Start of Extracted records
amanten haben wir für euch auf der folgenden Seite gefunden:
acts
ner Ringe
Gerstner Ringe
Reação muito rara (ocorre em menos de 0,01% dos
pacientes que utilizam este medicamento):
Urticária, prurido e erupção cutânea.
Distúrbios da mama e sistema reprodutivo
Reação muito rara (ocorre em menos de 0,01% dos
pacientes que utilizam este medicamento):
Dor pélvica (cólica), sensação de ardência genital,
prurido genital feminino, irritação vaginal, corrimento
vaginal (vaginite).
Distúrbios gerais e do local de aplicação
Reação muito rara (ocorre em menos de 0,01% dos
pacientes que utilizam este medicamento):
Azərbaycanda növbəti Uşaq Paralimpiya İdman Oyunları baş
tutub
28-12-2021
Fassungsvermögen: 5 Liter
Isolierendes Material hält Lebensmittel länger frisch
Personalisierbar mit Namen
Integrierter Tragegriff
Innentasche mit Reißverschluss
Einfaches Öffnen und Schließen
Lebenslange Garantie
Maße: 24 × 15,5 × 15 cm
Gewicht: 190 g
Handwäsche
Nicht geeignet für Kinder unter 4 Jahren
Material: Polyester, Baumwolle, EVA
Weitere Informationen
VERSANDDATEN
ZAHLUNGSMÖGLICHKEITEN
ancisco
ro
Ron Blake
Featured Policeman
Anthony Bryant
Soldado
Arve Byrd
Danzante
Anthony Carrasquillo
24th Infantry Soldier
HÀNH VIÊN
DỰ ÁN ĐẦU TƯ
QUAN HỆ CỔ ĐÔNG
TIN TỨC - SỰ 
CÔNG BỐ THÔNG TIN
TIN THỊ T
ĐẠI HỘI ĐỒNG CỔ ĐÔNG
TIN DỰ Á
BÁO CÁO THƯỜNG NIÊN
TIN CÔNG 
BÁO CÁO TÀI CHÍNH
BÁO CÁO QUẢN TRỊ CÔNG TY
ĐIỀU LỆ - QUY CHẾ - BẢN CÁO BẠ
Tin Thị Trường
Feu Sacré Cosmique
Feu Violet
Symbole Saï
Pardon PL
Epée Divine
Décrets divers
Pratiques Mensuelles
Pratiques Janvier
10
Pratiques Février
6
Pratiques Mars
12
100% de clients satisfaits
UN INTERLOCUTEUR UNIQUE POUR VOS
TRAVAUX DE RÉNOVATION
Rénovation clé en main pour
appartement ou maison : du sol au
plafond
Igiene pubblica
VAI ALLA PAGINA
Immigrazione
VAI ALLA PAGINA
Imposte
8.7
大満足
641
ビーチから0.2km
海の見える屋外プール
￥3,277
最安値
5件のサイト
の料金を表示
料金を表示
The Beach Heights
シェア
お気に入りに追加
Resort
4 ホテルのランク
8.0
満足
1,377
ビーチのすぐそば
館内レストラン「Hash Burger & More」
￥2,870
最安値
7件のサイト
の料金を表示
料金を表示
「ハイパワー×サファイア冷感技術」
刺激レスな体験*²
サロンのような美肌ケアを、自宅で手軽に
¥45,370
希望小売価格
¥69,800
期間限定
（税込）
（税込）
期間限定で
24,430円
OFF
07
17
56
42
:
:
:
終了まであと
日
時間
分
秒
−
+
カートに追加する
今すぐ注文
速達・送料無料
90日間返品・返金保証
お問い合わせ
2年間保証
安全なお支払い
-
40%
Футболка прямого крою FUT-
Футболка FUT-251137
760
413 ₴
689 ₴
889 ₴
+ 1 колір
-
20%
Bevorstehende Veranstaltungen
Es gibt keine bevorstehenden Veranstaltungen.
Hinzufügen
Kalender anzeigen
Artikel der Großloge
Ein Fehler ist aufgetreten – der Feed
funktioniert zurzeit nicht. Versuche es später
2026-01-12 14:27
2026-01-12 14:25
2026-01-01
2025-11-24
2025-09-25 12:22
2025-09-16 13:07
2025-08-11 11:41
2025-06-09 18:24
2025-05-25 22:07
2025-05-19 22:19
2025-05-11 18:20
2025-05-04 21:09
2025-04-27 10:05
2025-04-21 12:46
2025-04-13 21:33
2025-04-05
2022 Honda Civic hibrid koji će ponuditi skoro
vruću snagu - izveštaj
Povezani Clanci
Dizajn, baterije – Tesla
End of Extracted records
Please repeat all the rows above, substituting "APRI LA PAGINA" for every "VAI ALLA PAGINA" and leaving everything else as it is.

amanten haben wir für euch auf der folgenden Seite gefunden:
acts
ner Ringe
Gerstner Ringe
Reação muito rara (ocorre em menos de 0,01% dos
pacientes que utilizam este medicamento):
Urticária, prurido e erupção cutânea.
Distúrbios da mama e sistema reprodutivo
Reação muito rara (ocorre em menos de 0,01% dos
pacientes que utilizam este medicamento):
Dor pélvica (cólica), sensação de ardência genital,
prurido genital feminino, irritação vaginal, corrimento
vaginal (vaginite).
Distúrbios gerais e do local de aplicação
Reação muito rara (ocorre em menos de 0,01% dos
pacientes que utilizam este medicamento):
Azərbaycanda növbəti Uşaq Paralimpiya İdman Oyunları baş
tutub
28-12-2021
Fassungsvermögen: 5 Liter
Isolierendes Material hält Lebensmittel länger frisch
Personalisierbar mit Namen
Integrierter Tragegriff
Innentasche mit Reißverschluss
Einfaches Öffnen und Schließen
Lebenslange Garantie
Maße: 24 × 15,5 × 15 cm
Gewicht: 190 g
Handwäsche
Nicht geeignet für Kinder unter 4 Jahren
Material: Polyester, Baumwolle, EVA
Weitere Informationen
VERSANDDATEN
ZAHLUNGSMÖGLICHKEITEN
ancisco
ro
Ron Blake
Featured Policeman
Anthony Bryant
Soldado
Arve Byrd
Danzante
Anthony Carrasquillo
24th Infantry Soldier
HÀNH VIÊN
DỰ ÁN ĐẦU TƯ
QUAN HỆ CỔ ĐÔNG
TIN TỨC - SỰ 
CÔNG BỐ THÔNG TIN
TIN THỊ T
ĐẠI HỘI ĐỒNG CỔ ĐÔNG
TIN DỰ Á
BÁO CÁO THƯỜNG NIÊN
TIN CÔNG 
BÁO CÁO TÀI CHÍNH
BÁO CÁO QUẢN TRỊ CÔNG TY
ĐIỀU LỆ - QUY CHẾ - BẢN CÁO BẠ
Tin Thị Trường
Feu Sacré Cosmique
Feu Violet
Symbole Saï
Pardon PL
Epée Divine
Décrets divers
Pratiques Mensuelles
Pratiques Janvier
10
Pratiques Février
6
Pratiques Mars
12
100% de clients satisfaits
UN INTERLOCUTEUR UNIQUE POUR VOS
TRAVAUX DE RÉNOVATION
Rénovation clé en main pour
appartement ou maison : du sol au
plafond
Igiene pubblica
APRI LA PAGINA
Immigrazione
APRI LA PAGINA
Imposte
8.7
大満足
641
ビーチから0.2km
海の見える屋外プール
￥3,277
最安値
5件のサイト
の料金を表示
料金を表示
The Beach Heights
シェア
お気に入りに追加
Resort
4 ホテルのランク
8.0
満足
1,377
ビーチのすぐそば
館内レストラン「Hash Burger & More」
￥2,870
最安値
7件のサイト
の料金を表示
料金を表示
「ハイパワー×サファイア冷感技術」
刺激レスな体験*²
サロンのような美肌ケアを、自宅で手軽に
¥45,370
希望小売価格
¥69,800
期間限定
（税込）
（税込）
期間限定で
24,430円
OFF
07
17
56
42
:
:
:
終了まであと
日
時間
分
秒
−
+
カートに追加する
今すぐ注文
速達・送料無料
90日間返品・返金保証
お問い合わせ
2年間保証
安全なお支払い
-
40%
Футболка прямого крою FUT-
Футболка FUT-251137
760
413 ₴
689 ₴
889 ₴
+ 1 колір
-
20%
Bevorstehende Veranstaltungen
Es gibt keine bevorstehenden Veranstaltungen.
Hinzufügen
Kalender anzeigen
Artikel der Großloge
Ein Fehler ist aufgetreten – der Feed
funktioniert zurzeit nicht. Versuche es später
2026-01-12 14:27
2026-01-12 14:25
2026-01-01
2025-11-24
2025-09-25 12:22
2025-09-16 13:07
2025-08-11 11:41
2025-06-09 18:24
2025-05-25 22:07
2025-05-19 22:19
2025-05-11 18:20
2025-05-04 21:09
2025-04-27 10:05
2025-04-21 12:46
2025-04-13 21:33
2025-04-05
2022 Honda Civic hibrid koji će ponuditi skoro
vruću snagu - izveštaj
Povezani Clanci
Dizajn, baterije – Tesla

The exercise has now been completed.